A slew of strong data on the U.S. economy helped propel stocks higher last week. And analysts expect reports this week to point to improvements in the job market in November as well as improvements in the nation’s manufacturing and services sectors.
A hectic weekend of shopping will also grab the limelight this week, as investors search for evidence that consumers are spending heavily this holiday season and helping stoke the economic recovery.
“The market has developed an upward bias, and I think it will continue into [this] week,” said Stanley Nabi, managing director at Credit Suisse Asset Management.
Americans made their annual day-after-Thanksgiving pilgrimage to stores Friday for predawn sales offering hefty markdowns. Analysts widely expect this year’s holiday season to show a big improvement from last year’s weak levels.

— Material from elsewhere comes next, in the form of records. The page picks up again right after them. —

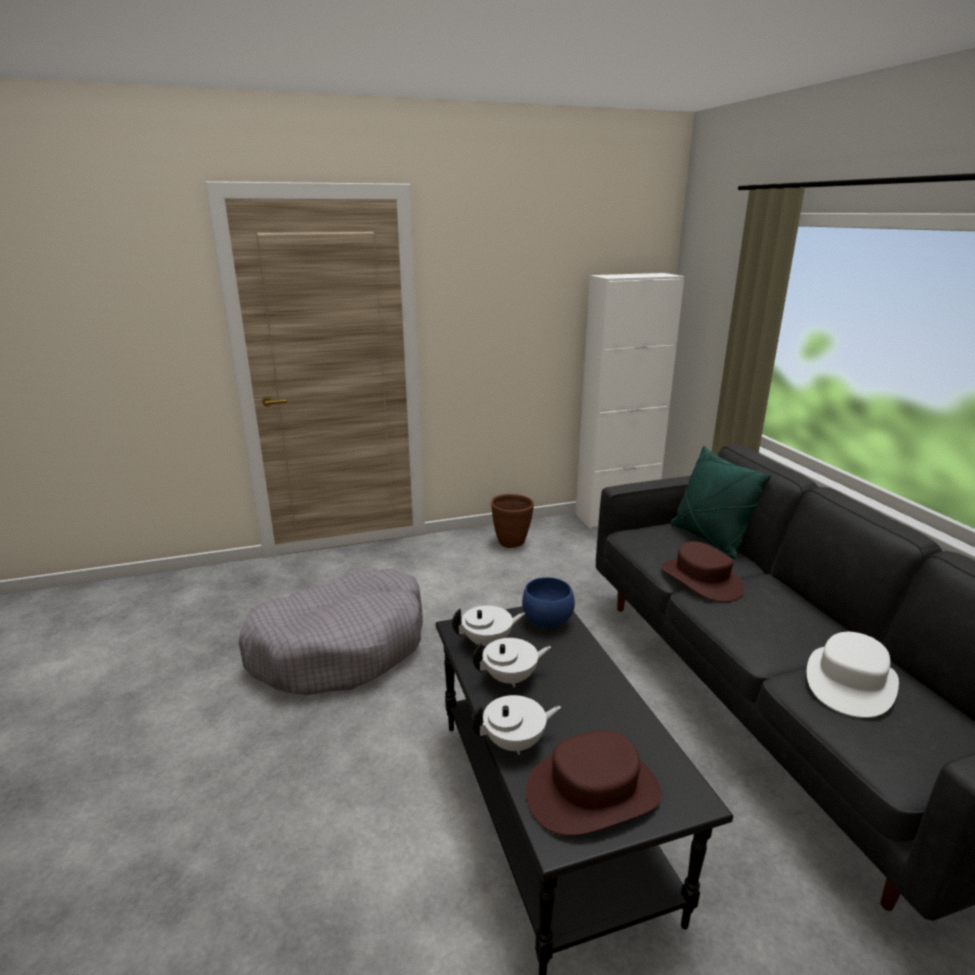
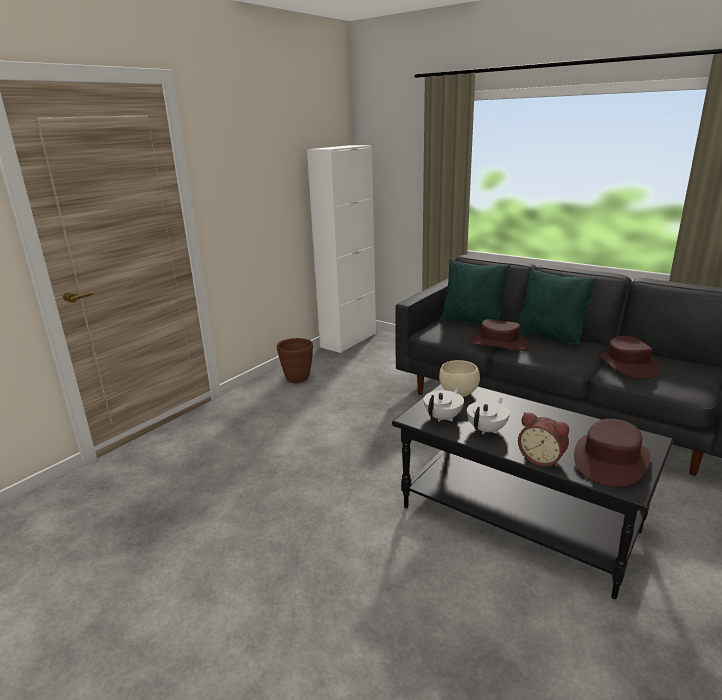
camera: 35 degrees left, 0 degrees up
(341, 647) = (255, 496): grey dog bed -> none
(515, 742) = (541, 458): white teapot -> alarm clock
(546, 622) = (458, 393): blue bowl -> beige bowl
(787, 596) = (549, 337): none -> green pillow
(849, 682) = (627, 364): white hat -> brown hat

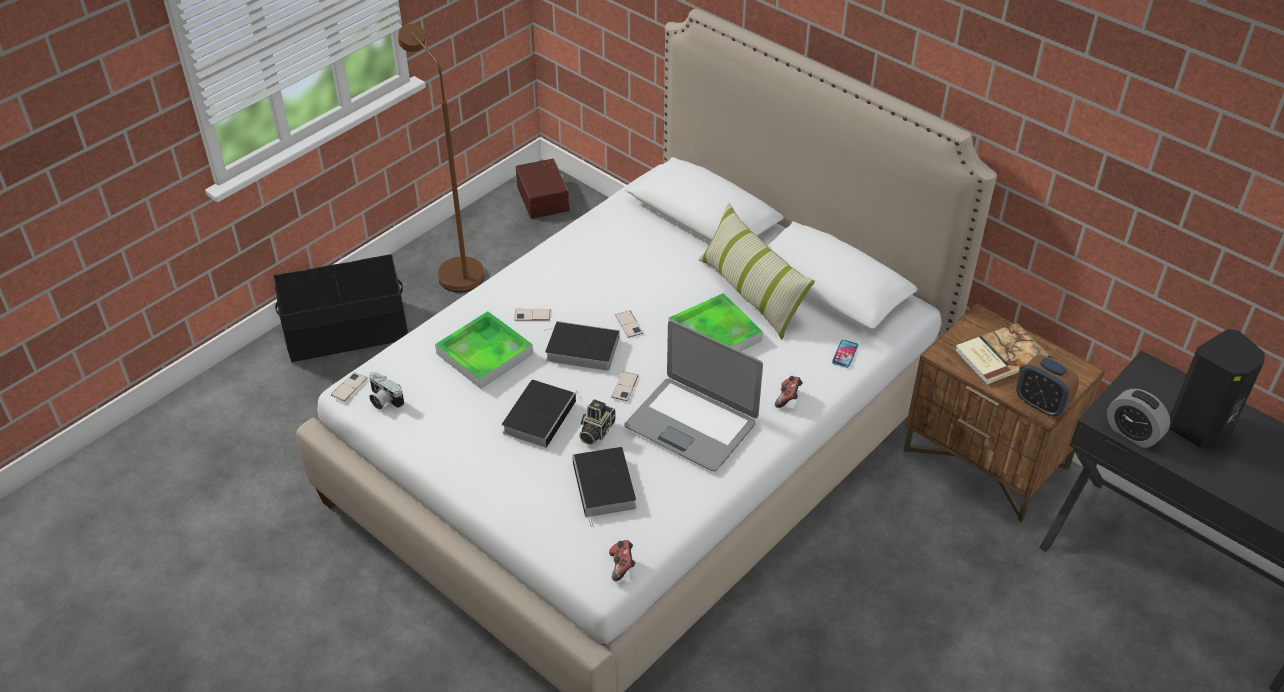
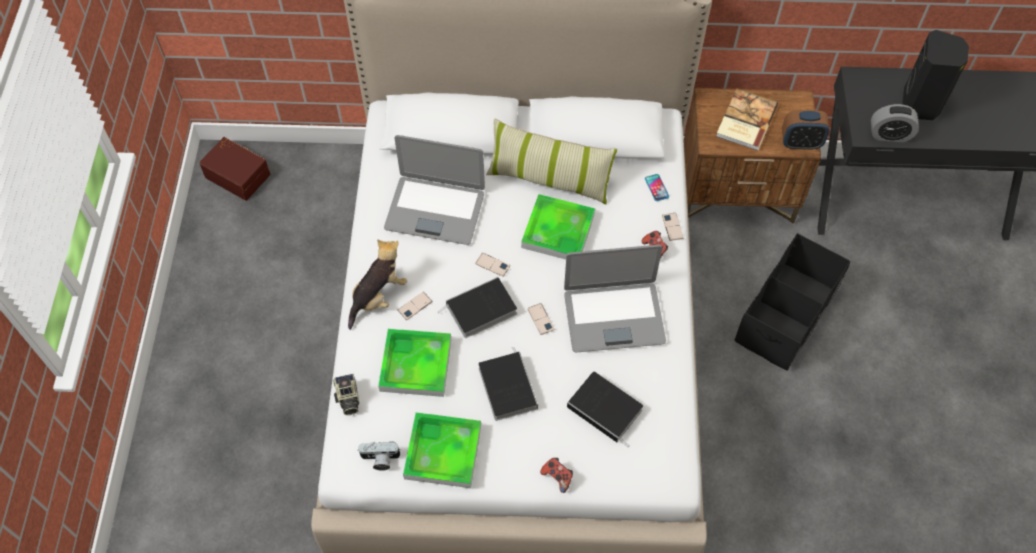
camera: 40 degrees left, 15 degrees up
(347, 331) = (198, 402): black storage box -> black storage box (786, 316)
(349, 387) = (340, 468): phone -> phone (672, 227)
(435, 426) = (443, 452): none -> tray
(455, 269) = (231, 286): brown floor lamp -> none
(512, 292) = (378, 296): none -> plush toy
(595, 431) = (556, 370): camera -> camera (348, 399)
(622, 566) = (676, 460): game controller -> game controller (557, 477)
(626, 260) = (435, 210): none -> laptop

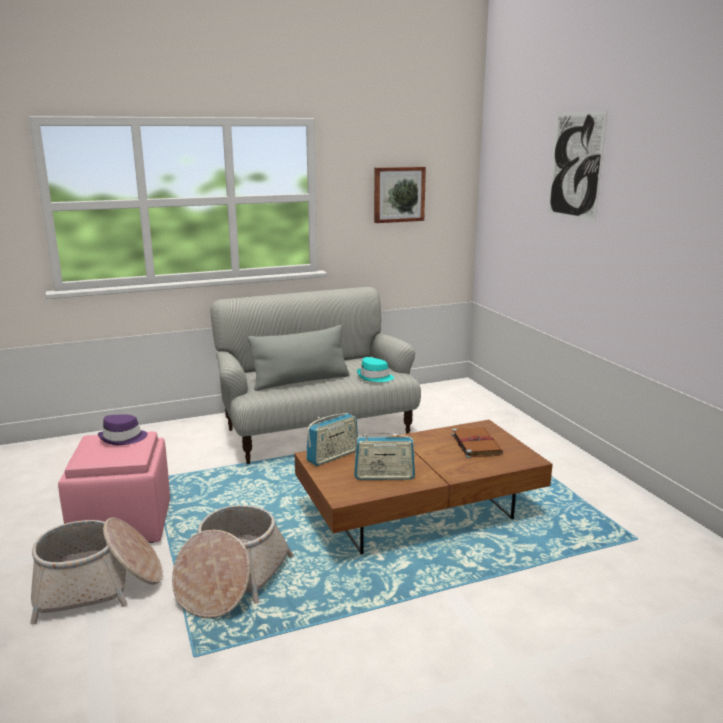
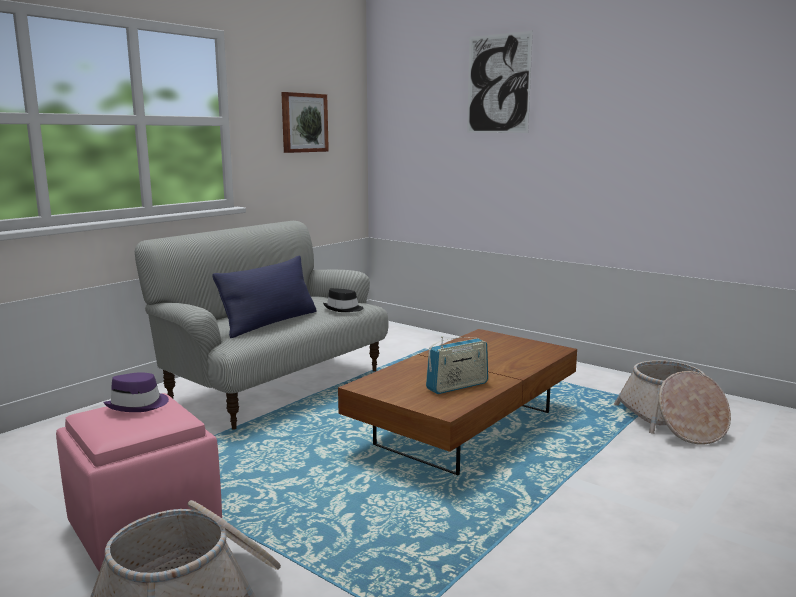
camera: 30 degrees left, 5 degrees down
(231, 580) = (354, 539): basket -> basket (671, 422)
(301, 381) = (270, 323): grey pillow -> blue pillow
(333, 456) = (383, 382): radio -> none
(375, 377) = (343, 309): turquoise hat -> black hat
(475, 444) = (497, 347): brown book -> none

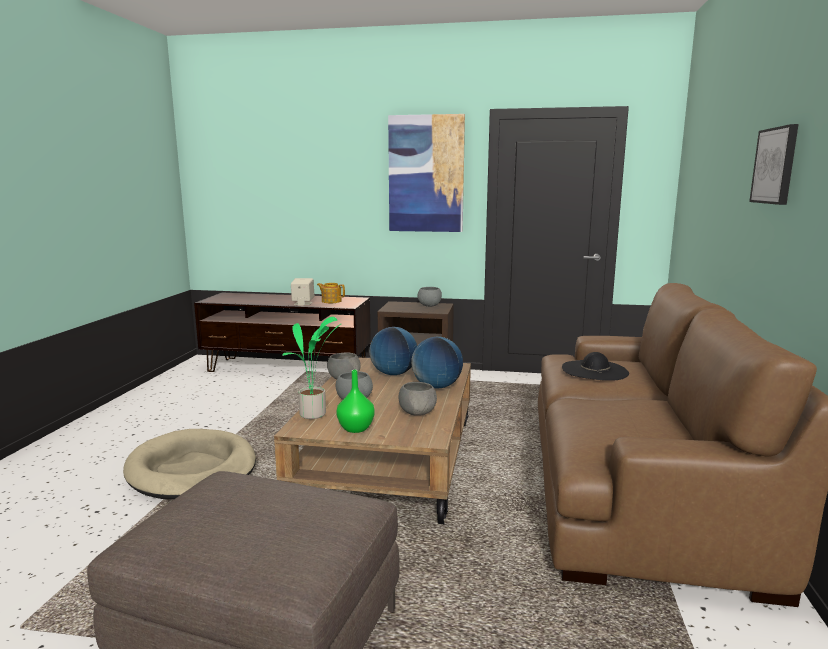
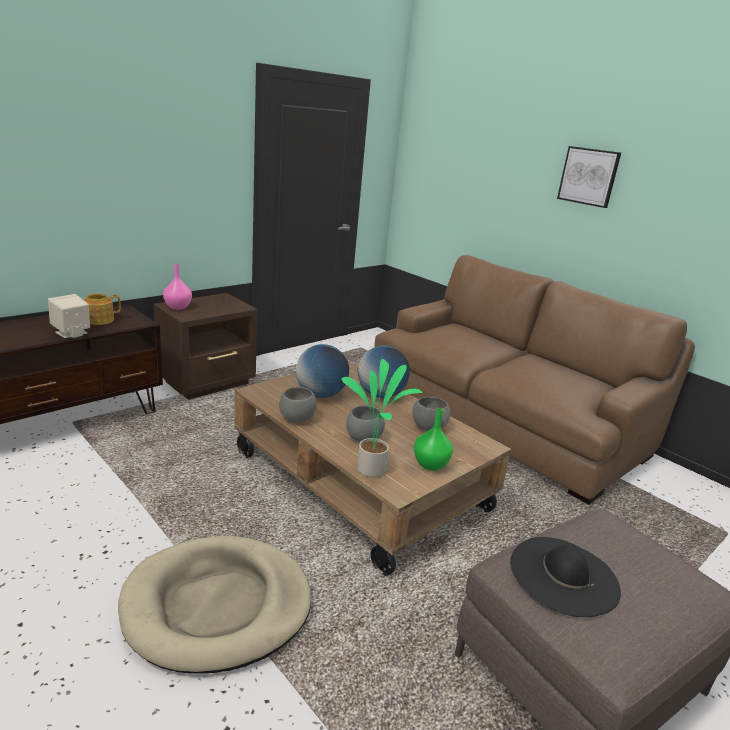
camera: 55 degrees left, 10 degrees up
(397, 305) = (178, 307): none -> pink vase
(426, 174) = (190, 138): picture -> none
(429, 306) = (215, 301): grey bowl -> none
(594, 370) = (459, 341): black hat -> black hat (563, 575)

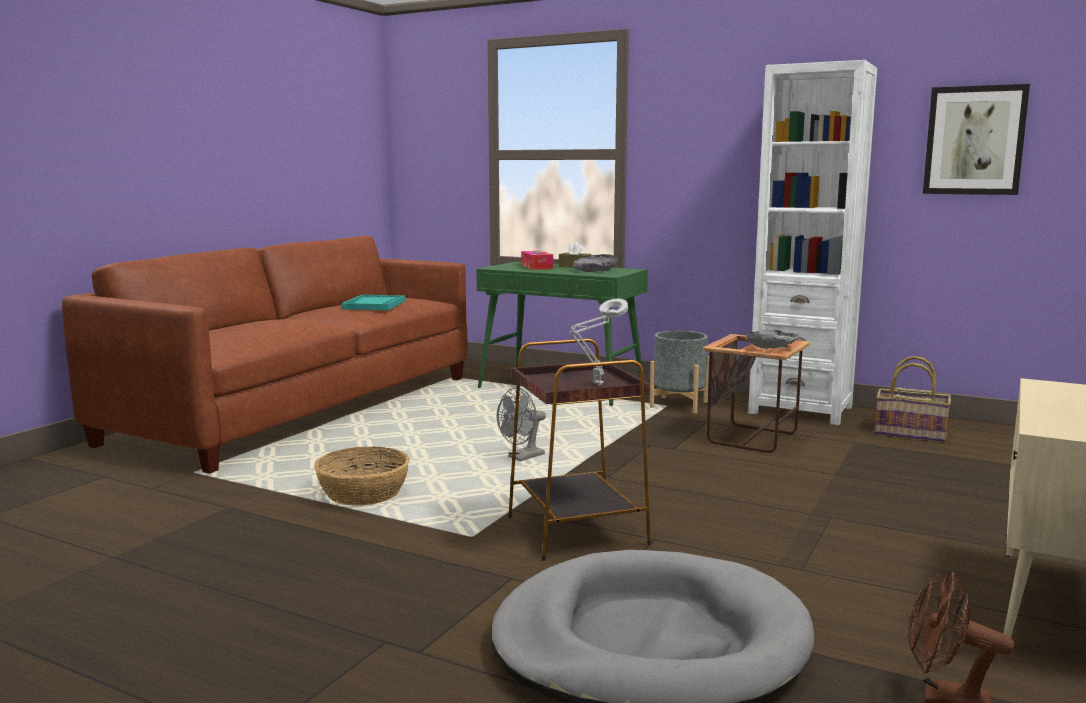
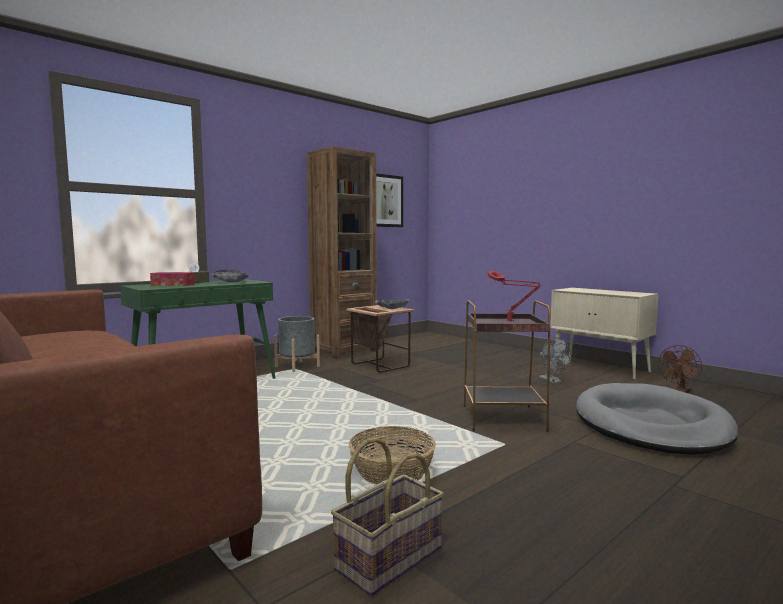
camera: 70 degrees left, 5 degrees down
(374, 305) = (80, 339): turquoise tray -> none
(522, 457) = (357, 413): grey fan -> grey fan (552, 382)
(596, 384) = (512, 321): grey table lamp -> red table lamp
(800, 410) = (343, 351): white bookcase -> brown bookcase
(910, 433) = (401, 345): basket -> basket (388, 557)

“You start to enter a seasonally strong period for stocks, and a lot of optimism about the Christmas season,” said Rick Meckler, president of investment firm LibertyView Capital Management. “There will be a lot of focus on how this weekend’s sales went, and if those numbers are good.”
The day after Thanksgiving — known as Black Friday because it once marked the day when retailers got out of the red — is the traditional start to the holiday shopping season, which generates as much as 40 percent of annual revenues for key gift destinations such as toy stores and apparel chains.
“Between now and Christmas, it’s really going to be about how companies individually are doing, in what for many of them is a ‘make or break’ time of year,” Meckler said.